Second Thessalonians 3:10 is not a suggestion. It’s not open for interpretation. The Apostle Paul is crystal clear: “The one who is unwilling to work shall not eat.” That’s not me saying it. That’s Scripture.

Yet today we’re told we must ignore this command in the name of compassion. We’re scolded for wanting to stop funding people who refuse to work, especially those whose only real ambition is feeding a drug habit. We’re called heartless for pointing out the obvious: many on the streets aren’t helpless victims, they’re unwilling to get clean and unwilling to work. They’d rather steal from their own families, overdose, and live in filth than put in an honest day’s labor.

This isn’t about being cruel. It’s about being obedient to what God actually said. The Bible doesn’t command us to enable self-destruction. It commands personal responsibility.

The modern do-gooder crowd loves taking taxpayer money and handing it to those who contribute nothing. They call it “compassion.” God calls it disobedience. Paul wasn’t writing to pagans when he gave this command—he was writing to the church. If he expected believers to stop feeding those who refused to work, how much more should we stop forcing hardworking taxpayers to subsidize drug addicts who won’t lift a finger?

The solution is simple and biblical. If someone wants public assistance, they work for it. Clean the parks. Pick up needles. Plant trees. Maintain roads. Paint over graffiti. There’s no shortage of honest work that needs doing. If they’re unwilling to do any of it, then as the Scripture says, they don’t eat—at least not on the public dime.

We’ve tried the soft approach. We’ve poured billions into programs with no expectations, and what have we gotten?
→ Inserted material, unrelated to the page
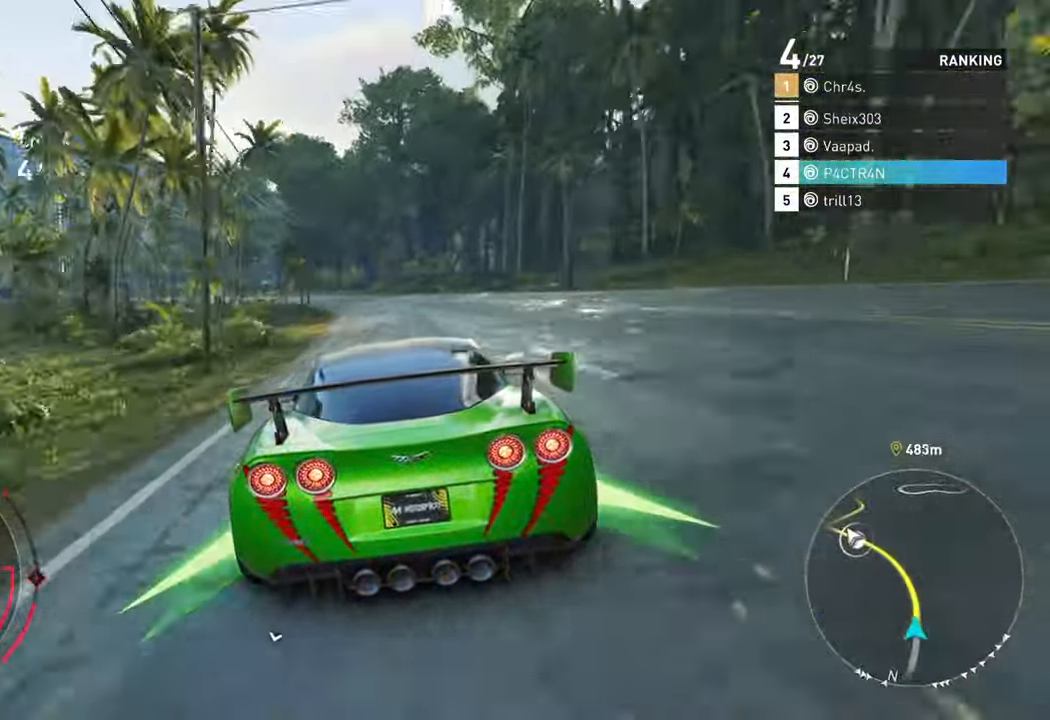
{"dt_ms": 1000, "buttons": ["R2"], "left_stick": "center"}
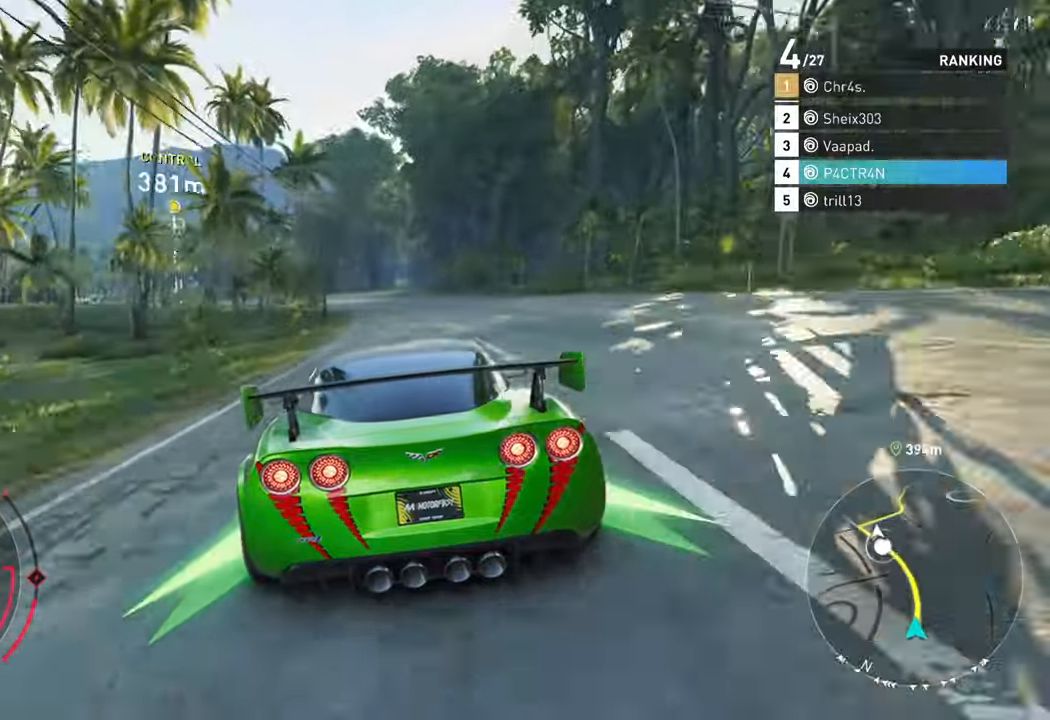
{"dt_ms": 500, "buttons": ["R2"], "left_stick": "center", "events": []}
Tent cities, open-air drug markets, human waste on sidewalks, and needles where children play. That’s not compassion. That’s cruelty disguised as kindness.

The Bible doesn’t say we should let people starve to death in the street. But it absolutely says we should not subsidize laziness and addiction. There’s a massive difference between helping the truly disabled or the person who’s fallen on hard times and propping up people whose lifestyle choice is drugs over dignity.

We’ve got to stop letting people rewrite Scripture to fit their politics. Second Thessalonians 3:10 hasn’t changed. God’s word still stands. If you’re unwilling to work, you shall not eat.

It’s time we started believing the Bible again, even when it’s politically incorrect.